The quieter Riley speaks, the more outraged Alexis grows. “Why not? Because God wouldn’t want you to?” Alexis shouts. “You hide behind God so no one will see how screwed up you really are.”
“I’m not ashamed of anything I’ve done,” Riley continues, rounding back on Alexis. “But you have everything to be ashamed of. You tried to kill your sister! How can any of us ever trust you again?”
Alexis’s breathing gets heavier, and she starts to cry. Grace stiffens in front of me. Alexis must’ve pulled another clump of hair out of her head, but I refuse to look up and watch her. My fingers feel thick and clumsy as I work them around the pills.
“You’re wrong,” Alexis says.
“Am I?” Riley’s voice takes on a cruel, almost gleeful edge. I recognize that tone by now—it means she knows something the rest of us don’t.
“If I’m so wrong, why are you still hiding?” Riley continues. “You’re keeping secrets from all of us.”
The floorboards creak as Alexis takes a step back.
“Stop it,” she says. I have the final pill pinned between two fingers, but I peer around the corner to see what’s happening.
Riley has Alexis backed against the wall. I can’t see Riley’s face, but Alexis looks broken. Her eyes are red-rimmed, and she releases a choked, gasping sob. She shakes her head and covers her hair with her hands.
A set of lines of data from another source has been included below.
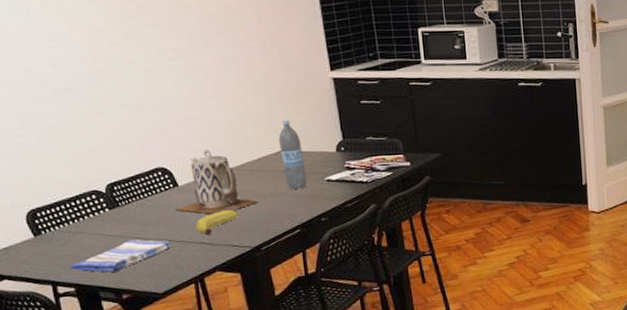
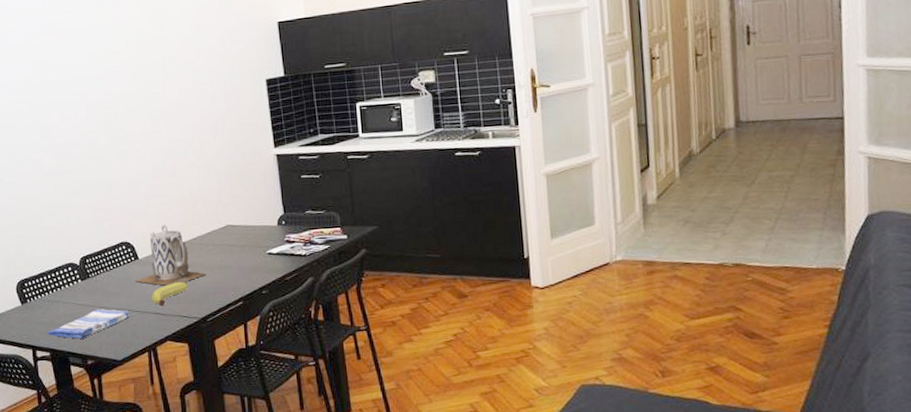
water bottle: present [278,120,308,190] -> none [226,196,251,263]

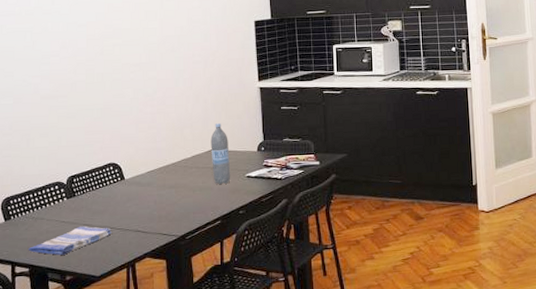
teapot: present [134,225,205,286] -> none [119,148,187,205]
fruit: present [151,282,188,307] -> none [134,202,170,225]
water bottle: none [226,196,251,263] -> present [210,123,231,185]

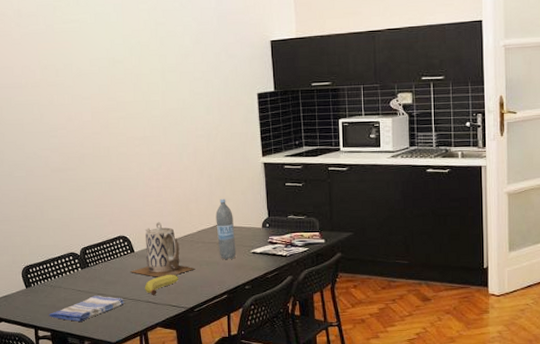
teapot: none [119,148,187,205] -> present [130,222,194,277]
fruit: none [134,202,170,225] -> present [144,275,178,296]

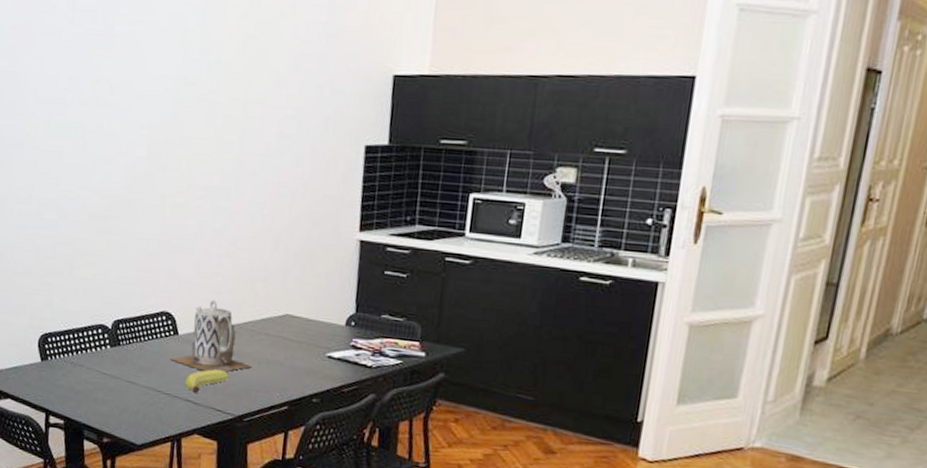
dish towel: present [49,295,124,322] -> none [64,382,158,413]
water bottle: present [215,199,237,260] -> none [285,281,310,362]

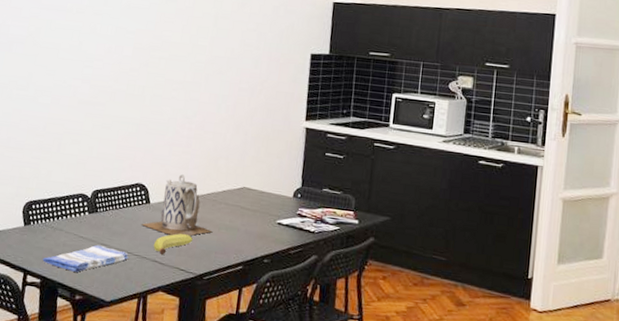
dish towel: none [64,382,158,413] -> present [42,244,129,272]

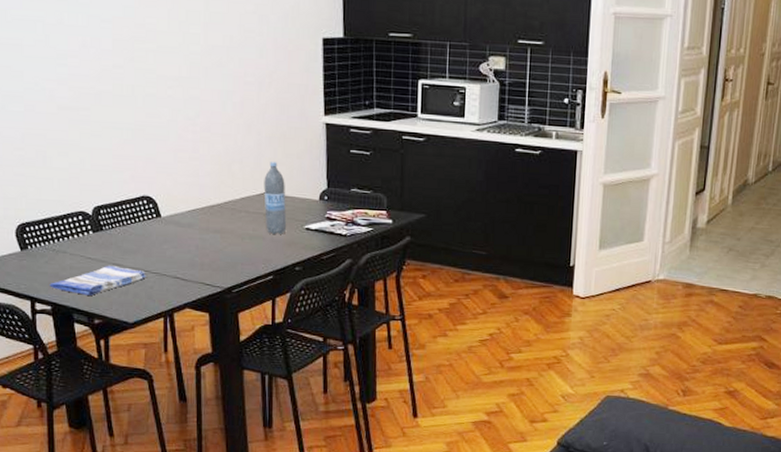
teapot: present [141,174,212,236] -> none [154,183,235,250]
fruit: present [153,233,193,255] -> none [172,247,215,271]
water bottle: none [241,159,264,227] -> present [264,162,287,235]

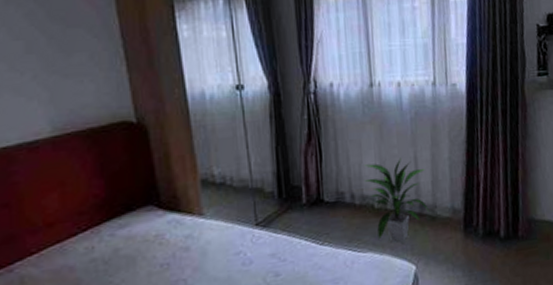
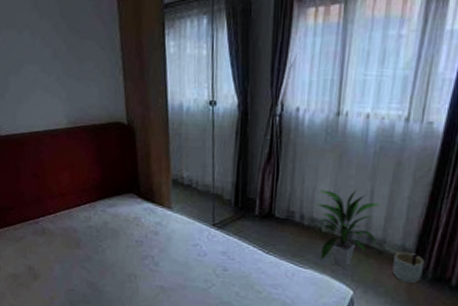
planter: none [446,212,475,245] -> present [392,251,425,284]

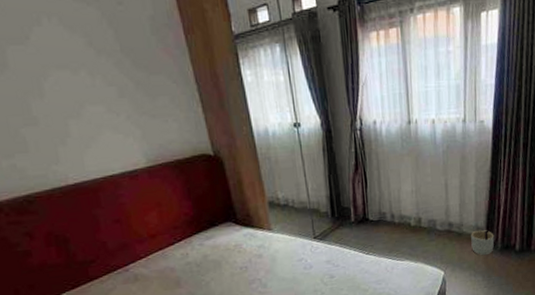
indoor plant: present [316,189,380,270] -> none [402,185,457,255]

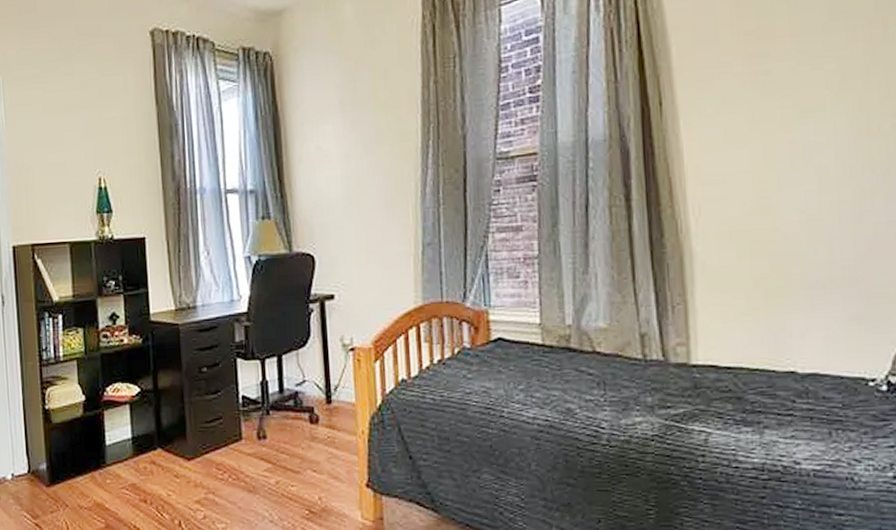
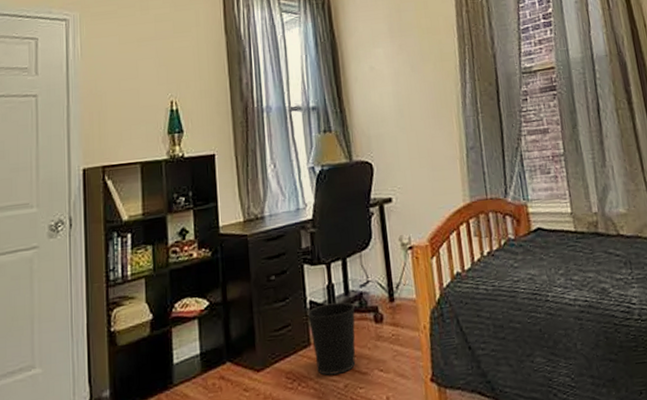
wastebasket: none [240,400,290,470] -> present [307,302,356,375]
“No,” she whispers. “Riley, please.”
Riley slaps Alexis’s hands away and pulls her forward by the head, brushing her long, beautiful hair back with one hand. Beneath the top layer of perfect blond locks, Alexis’s entire scalp is red and raw, spotted with still-bleeding scabs.
Alexis pulls away from Riley and tries, desperately, to smooth her hair back in place. Her face crumples, and she drops to her knees, her shoulders shaking with silent sobs. She lifts her hand to the hair just behind her left ear and starts compulsively winding a lock around her finger—tighter and tighter—until it comes off in her hands. Blood spots the skin at her scalp.
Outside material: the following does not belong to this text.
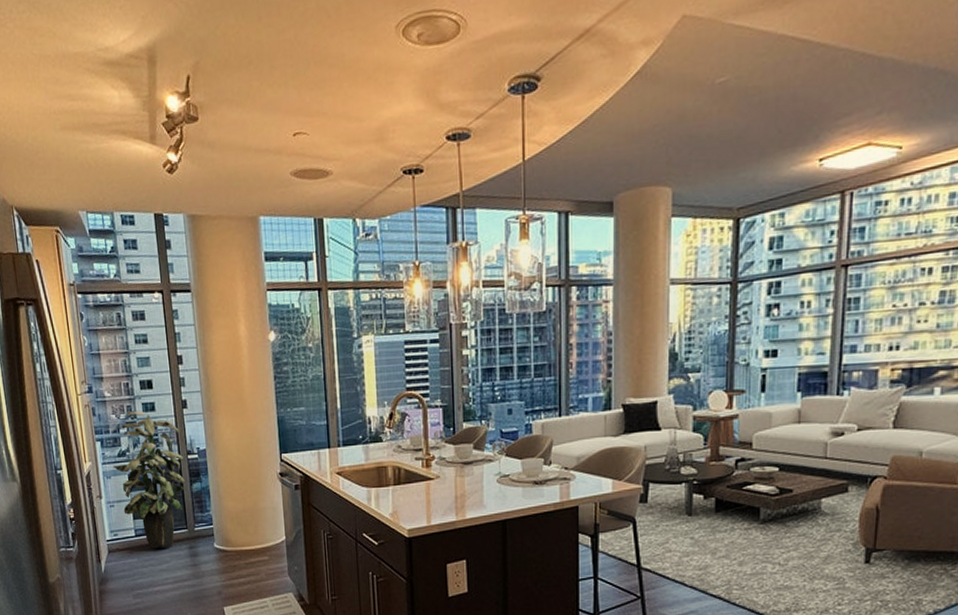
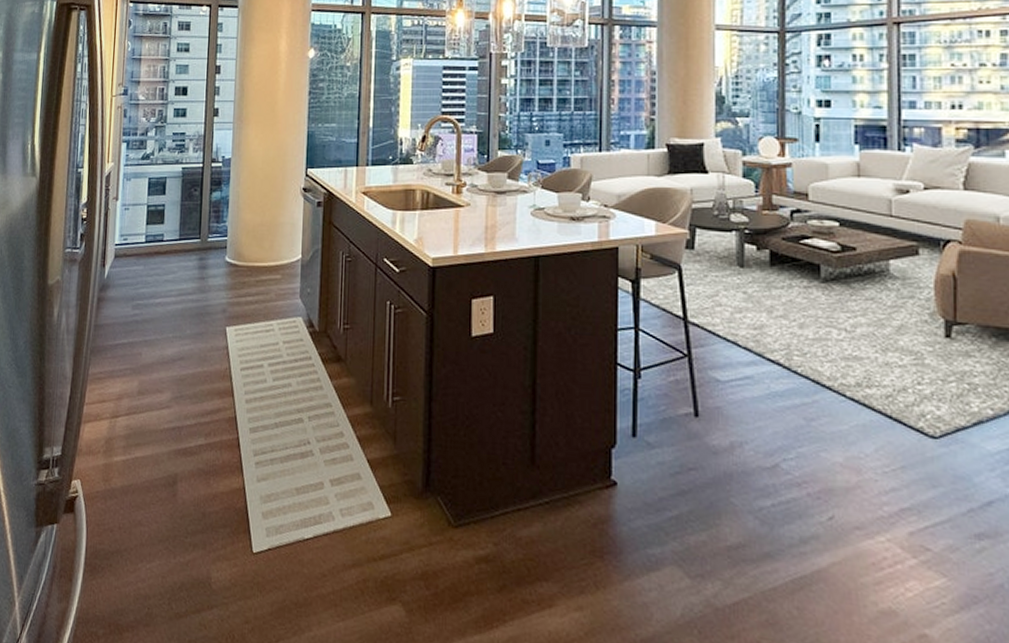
indoor plant: present [112,410,186,549] -> none [134,115,207,257]

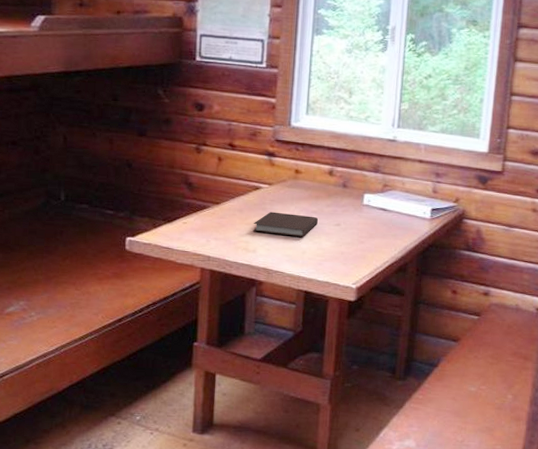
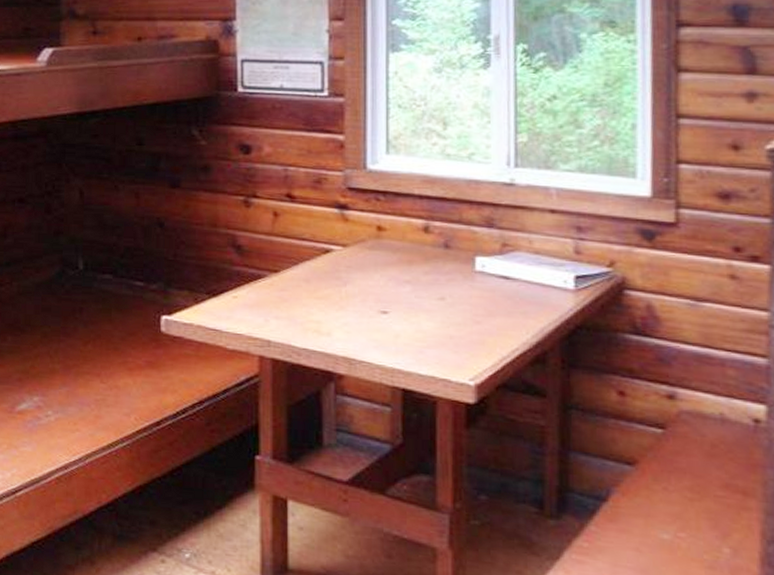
notebook: present [252,211,319,237] -> none [325,281,414,315]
“You’re disgusting. Soon you won’t have any hair left.”
Brooklyn releases a slightly hysterical-sounding laugh at the exact second the pill hits the floor. Frowning, Riley pivots to face her.
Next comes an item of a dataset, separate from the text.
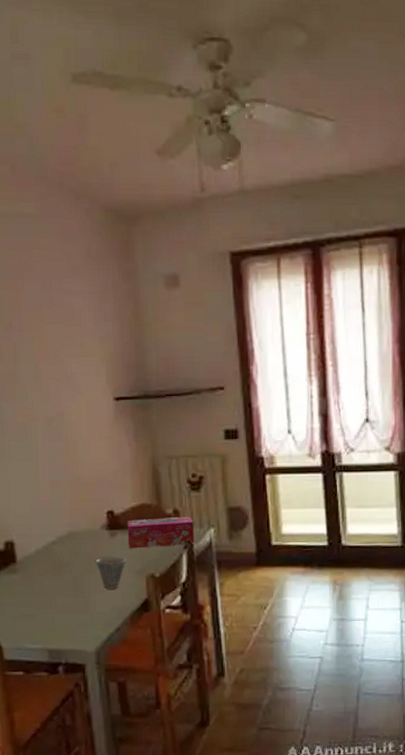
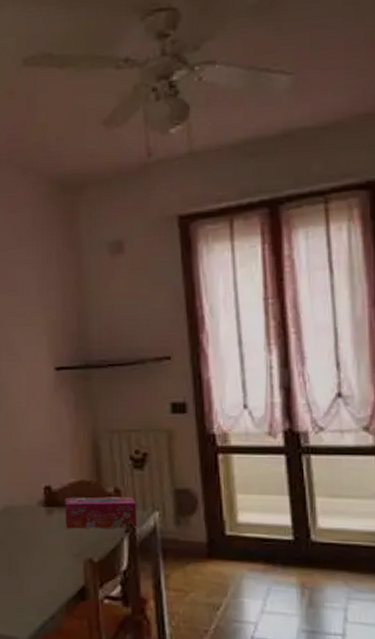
cup: present [96,556,126,590] -> none [32,535,62,572]

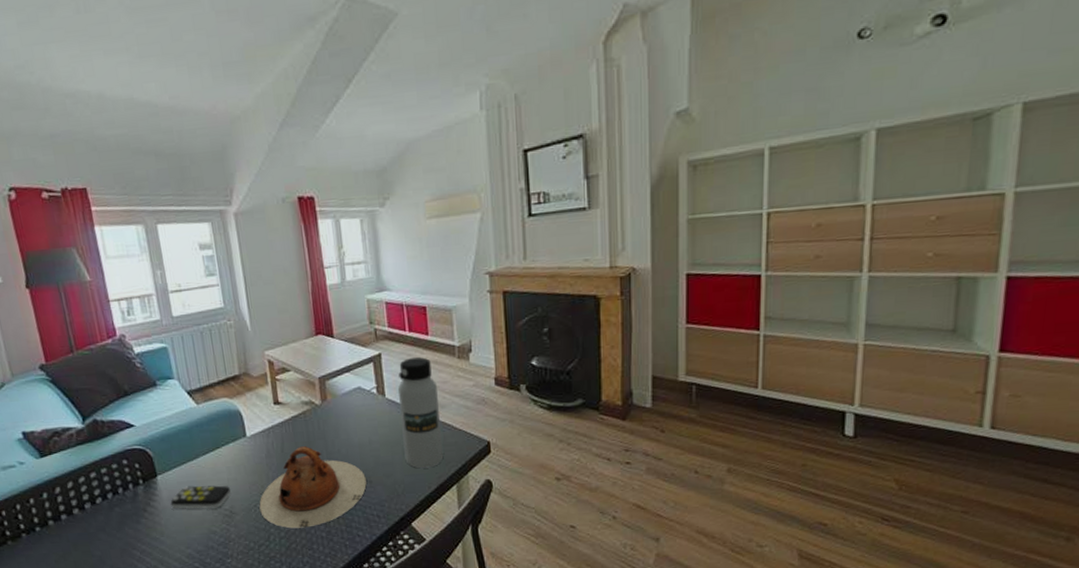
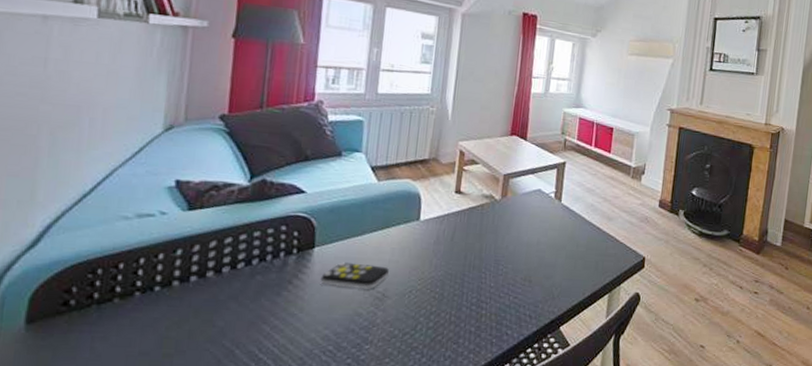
teapot: present [259,446,367,529] -> none [414,237,527,320]
water bottle: present [398,357,444,469] -> none [567,170,609,275]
“What’s so funny?” she hisses.
“Hurry,” Grace mutters under her breath. I refocus my attention on the pills. I wedge my thumbnail into the last capsule and pull it apart. The white powder dissolves into the wine.
“Your little catfight is just adorable,” Brooklyn says. “Which of your friends are you going to turn on next?”
“Shut up,” Riley spits out. She crosses the attic and kicks Brooklyn in the shin. Brooklyn makes a big show of squeezing her eyes shut and yelling out in pain, but I know she said those things for me, to distract Riley from what I’m doing.